Best known as a forward-thinking pioneer in the optical and kinetic art field, the son of rabbi has impressed many with his abstract sculptures that use the fourth dimension, or time, as his main element.
The creator of the Agamograph — graphic art that expands beyond the traditional still-life — Agam arranges his images in a constant changing form, with the result that images appear and disappear, with the viewer never seeing the whole picture at once.
“My endeavor,” he once said, “has been to create a kind of visual graphic art, existing not only in space, but in time, one in which the form develops and evolves, thus procuring an unforeseeable infinity of plastic situations flowing out of one another.”
The piece Agam created for the upcoming World Games in Kaohsiung, titled Peaceful Communication with the World, perfectly exemplifies his philosophy.

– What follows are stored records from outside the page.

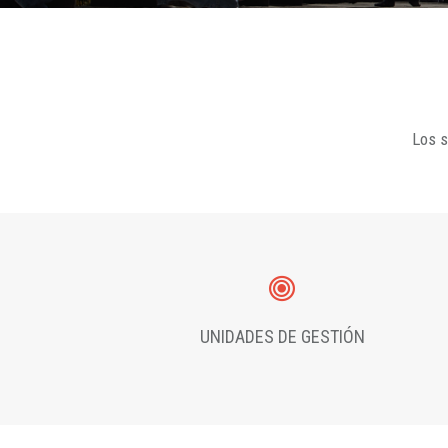
Los s
UNIDADES DE GESTIÓN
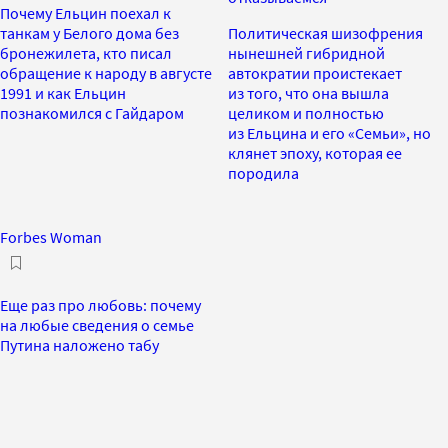
Почему Ельцин поехал к
танкам у Белого дома без
Политическая шизофрения
бронежилета, кто писал
нынешней гибридной
обращение к народу в августе
автократии проистекает
1991 и как Ельцин
из того, что она вышла
познакомился с Гайдаром
целиком и полностью
из Ельцина и его «Семьи», но
клянет эпоху, которая ее
породила
Forbes Woman
Еще раз про любовь: почему
на любые сведения о семье
Путина наложено табу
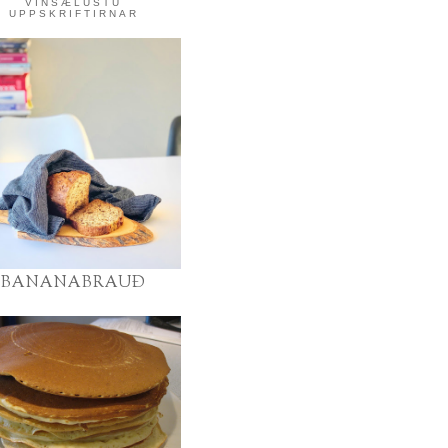
VINSÆLUSTU
UPPSKRIFTIRNAR
BANANABRAUÐ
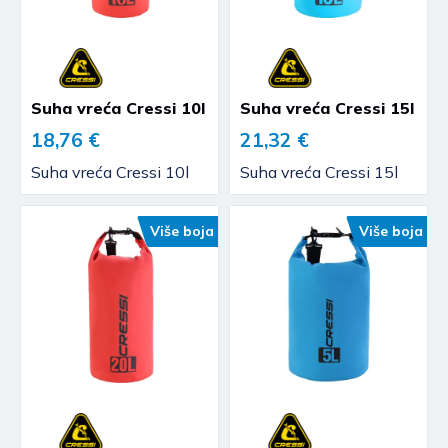
Suha vreća Cressi 10l
Suha vreća Cressi 15l
18,76 €
21,32 €
Suha vreća Cressi 10l
Suha vreća Cressi 15l
Više boja
Više boja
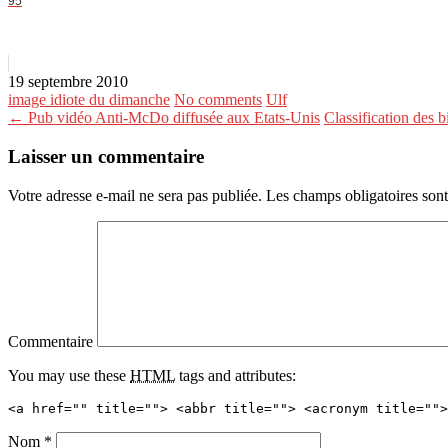
95
19 septembre 2010
image idiote du dimanche
No comments
Ulf
← Pub vidéo Anti-McDo diffusée aux Etats-Unis
Classification des 
Laisser un commentaire
Votre adresse e-mail ne sera pas publiée.
Les champs obligatoires son
Commentaire
You may use these
HTML
tags and attributes:
<a href="" title=""> <abbr title=""> <acronym title="">
Nom
*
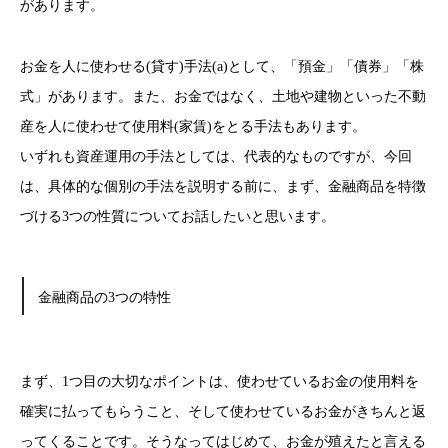
があります。
お金を人に使わせる(貸す)手法(a)として、「預金」「債券」「株
式」があります。また、お金ではなく、土地や建物といった不動
産を人に使わせて使用料(家賃)をとる手法もあります。
いずれも資産運用の手法としては、代表的なものですが、今回
は、具体的な個別の手法を説明する前に、まず、金融商品を特徴
づける3つの性質についてお話したいと思います。
金融商品の3つの特性
まず、1つ目の大切なポイントは、使わせているお金の使用料を
確実に払ってもらうこと、そして使わせているお金がきちんと返
ってくることです。そうなってはじめて、お金が殖えたと言える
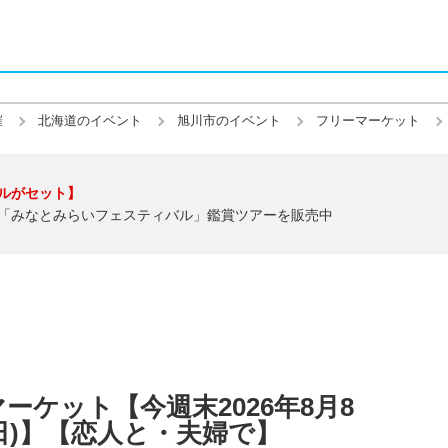
催
北海道のイベント
旭川市のイベント
フリーマーケット
ルがセット】
「みなとみらいフェスティバル」鑑賞ツアーを販売中
ーケット【今週末2026年8月8
日(日)】【恋人と・夫婦で】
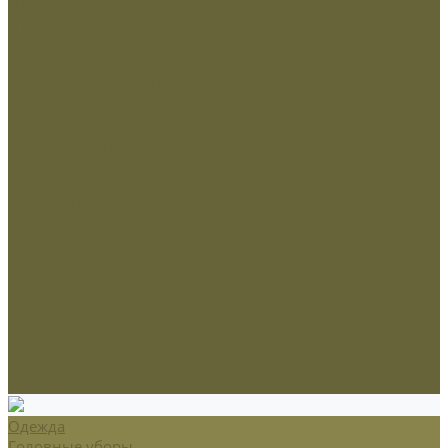
Министерство внутренних дел РФ
Министерство обороны РФ
МЧС
Охрана
Погоны и фальшпогоны
Прочие
Росгвардия
Флаги и вымпела
Навершие,древко,подставки
Нанесение Логотипа
Сублимация
Ткани и фурнитура
Молнии
Нитки
Сетка
Стропы и ленты
Ткани
Фурнитура металлическая
Фурнитура пластиковая
Шнуры
Одежда
Головные уборы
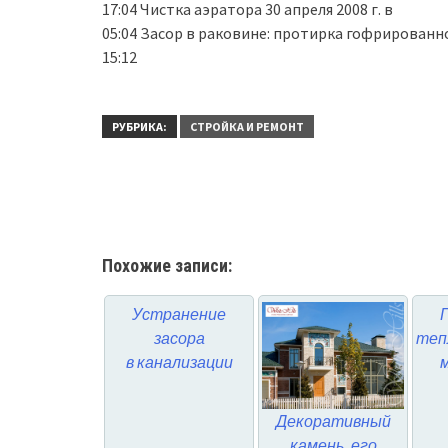
17:04 Чистка аэратора 30 апреля 2008 г. в
05:04 Засор в раковине: протирка гофрированно
15:12
РУБРИКА:
СТРОЙКА И РЕМОНТ
Похожие записи:
Устранение
засора
теп
в канализации
Декоративный
камень, его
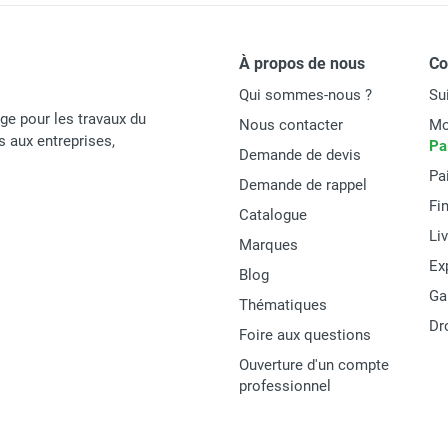
À propos de nous
C
Qui sommes-nous ?
Su
Duarib
age pour les travaux du
Nous contacter
Mo
613612
és aux entreprises,
Pa
Demande de devis
Pa
ERM
Demande de rappel
Fi
Catalogue
France
Li
Marques
Garantie 5 ans
Ex
Blog
Ga
3172966136127
Thématiques
Dr
Foire aux questions
MATERIEL
Ouverture d'un compte
professionnel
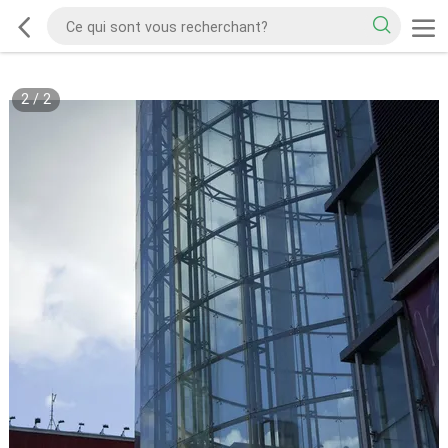
2
/
2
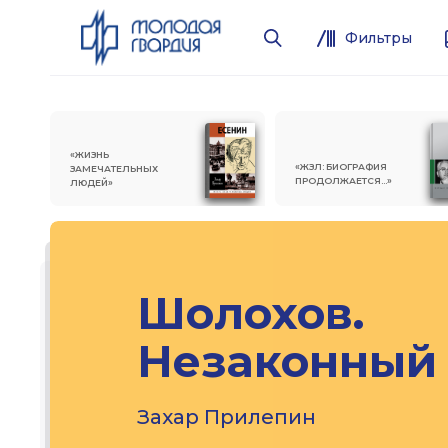
Фильтры
«ЖИЗНЬ
«ЖЗЛ: БИОГРАФИЯ
ЗАМЕЧАТЕЛЬНЫХ
ПРОДОЛЖАЕТСЯ...»
ЛЮДЕЙ»
Шолохов.
Незаконный
Захар Прилепин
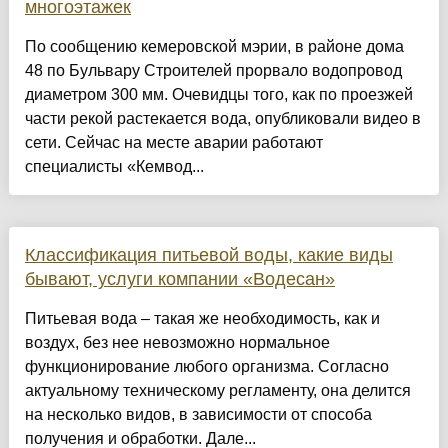
многоэтажек
По сообщению кемеровской мэрии, в районе дома
48 по Бульвару Строителей прорвало водопровод
диаметром 300 мм. Очевидцы того, как по проезжей
части рекой растекается вода, опубликовали видео в
сети. Сейчас на месте аварии работают
специалисты «Кемвод...
Классификация питьевой воды, какие виды
бывают, услуги компании «Водесан»
Питьевая вода – такая же необходимость, как и
воздух, без нее невозможно нормальное
функционирование любого организма. Согласно
актуальному техническому регламенту, она делится
на несколько видов, в зависимости от способа
получения и обработки. Дале...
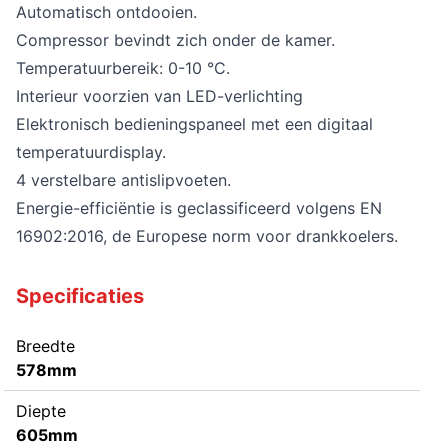
Automatisch ontdooien.
Compressor bevindt zich onder de kamer.
Temperatuurbereik: 0-10 °C.
Interieur voorzien van LED-verlichting
Elektronisch bedieningspaneel met een digitaal
temperatuurdisplay.
4 verstelbare antislipvoeten.
Energie-efficiëntie is geclassificeerd volgens EN
16902:2016, de Europese norm voor drankkoelers.
Specificaties
Breedte
578mm
Diepte
605mm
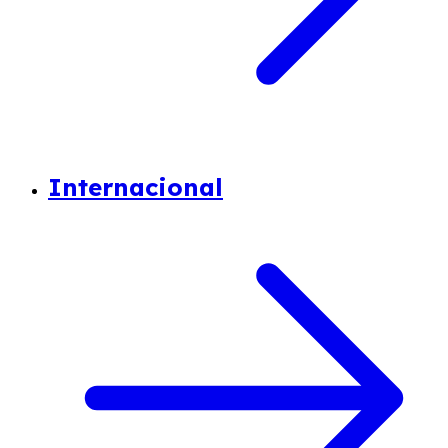
Internacional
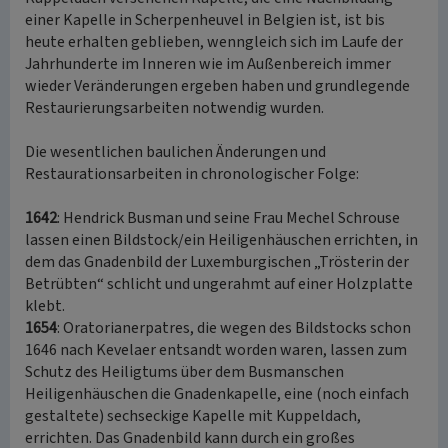
einer Kapelle in Scherpenheuvel in Belgien ist, ist bis
heute erhalten geblieben, wenngleich sich im Laufe der
Jahrhunderte im Inneren wie im Außenbereich immer
wieder Veränderungen ergeben haben und grundlegende
Restaurierungsarbeiten notwendig wurden.
Die wesentlichen baulichen Änderungen und
Restaurationsarbeiten in chronologischer Folge:
1642
: Hendrick Busman und seine Frau Mechel Schrouse
lassen einen Bildstock/ein Heiligenhäuschen errichten, in
dem das Gnadenbild der Luxemburgischen „Trösterin der
Betrübten“ schlicht und ungerahmt auf einer Holzplatte
klebt.
1654
: Oratorianerpatres, die wegen des Bildstocks schon
1646 nach Kevelaer entsandt worden waren, lassen zum
Schutz des Heiligtums über dem Busmanschen
Heiligenhäuschen die Gnadenkapelle, eine (noch einfach
gestaltete) sechseckige Kapelle mit Kuppeldach,
errichten. Das Gnadenbild kann durch ein großes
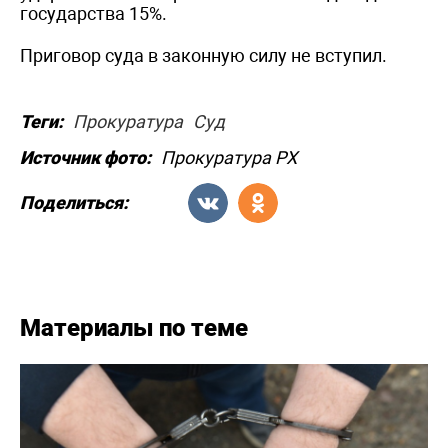
государства 15%.
Приговор суда в законную силу не вступил.
Теги:
Прокуратура
Суд
Источник фото:
Прокуратура РХ
Поделиться:
Материалы по теме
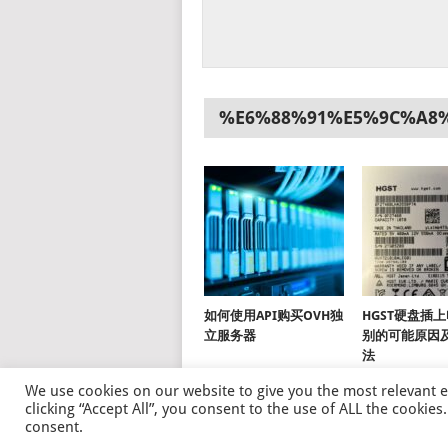
%E6%88%91%E5%9C%A8
如何使用API购买OVH独
HGST硬盘插
立服务器
别的可能原因
法
We use cookies on our website to give you the most relevant 
clicking “Accept All”, you consent to the use of ALL the cookie
consent.
© 2026
磊语
.
THEME BY
MYTHEMESHO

The breathtaking monument is Agam’s first and only public art display in Taiwan. The piece consists of nine 10m high hexagon pillars positioned in diamond formation — or square, depending on where you are standing.
All 54 sides of the nine pillars are painted in different patterns and hues, totaling more than 180 shades. A closer look reveals that the one side of each pillar is also lined to segment the structure into sections.
The purpose of the segment, he said, is that as children grow, their perception of the pillar will change because they will see whole different pillar as their eyes hit at a different height.
Through this method, I defy time, he said.
Pointing to a watercolor painting on a wall in his hotel room, he said: “That painting will always look like that no matter when you look at it. But when people look at my art, they will always something totally new at a different stage of life.”
His art also “becomes alive,” he said, when people move around throughout the pillars. A little more than 2cm to the right, a step to the left, 30cm higher, 1m lower, a girl dressed in yellow is holding hands with a man in black, a child with a blue hat hugs his mom in a purple dress, everything is in constant motion, always changing.
“As the people wearing different color of clothing weave through the pillars, they become part of the art piece. They are an element that makes the piece non-static,” he said.
Recalling the story of Noah’s ark from the Bible, when God sent down a rainbow after the flood as a promise of hope that he would never send a flood again, Agam said the reason he used a rainbow in his piece was that as Taiwan will be welcoming visitors from all over the world during the games, “the rainbow [represents] the unity of difference.”
The symbolism of the number “nine” behind the piece comes from the Arabic number, which is shaped like a person, while the number eight resembles the symbol for infinity. Combined, the two numbers mean that “life is full of infinite possibility and time does not end,” he said.
Agam’s piece can be seen in the front quad of the sports coliseum that will be used during the World Games in July.